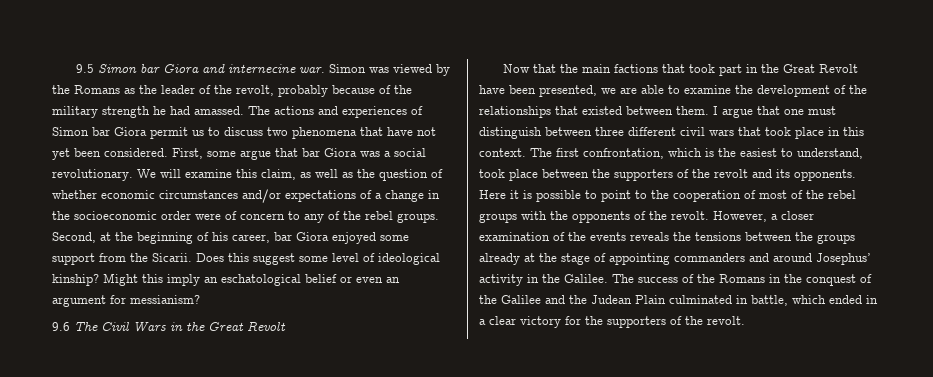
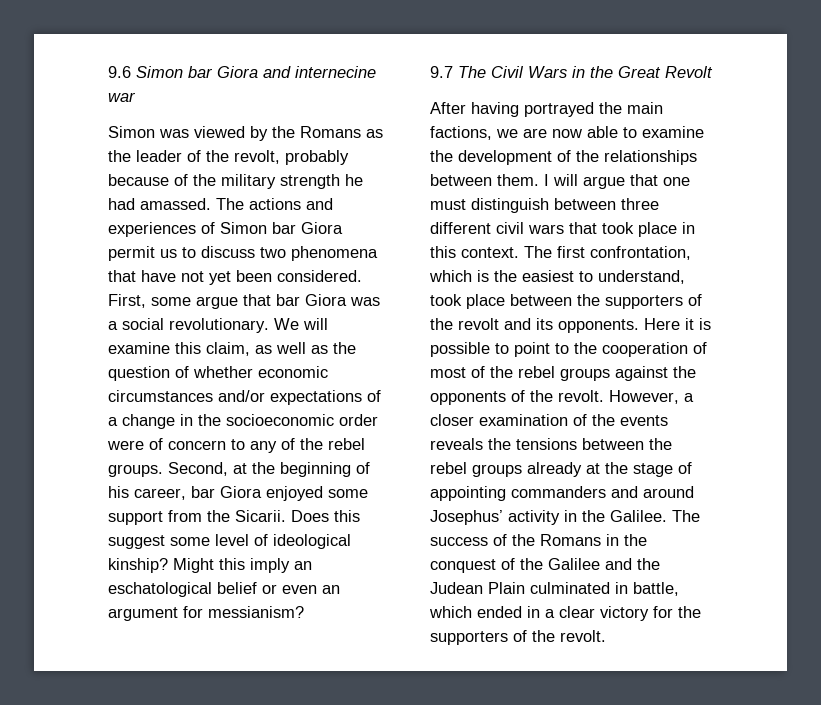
[75,64,94,73] 9.5 -> [108,66,131,78] 9.6
[298,67,325,73] war. -> [108,92,136,102] war //
[52,322,70,331] 9.6 -> [430,66,453,78] 9.7
[502,64,858,76] [479,85,597,97] Now that the main factions that took part in the Great Revolt have been presented, -> [430,102,663,117] [430,126,492,140] After having portrayed the main factions,
(637, 90) none -> [552,129,582,138] now
[555,106,622,115] that existed -> (697, 157) none
(718, 110) none -> [553,174,578,186] will
[521,211,547,220] with -> [615,366,668,381] against
(813, 236) none -> [430,462,467,474] rebel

* * *

Repeat the lines above, from the one containing "(718, 110) none -> [553,174,578,186] will" to the final line, word for word and with nothing else.

### Output for this task
(718, 110) none -> [553,174,578,186] will
[521,211,547,220] with -> [615,366,668,381] against
(813, 236) none -> [430,462,467,474] rebel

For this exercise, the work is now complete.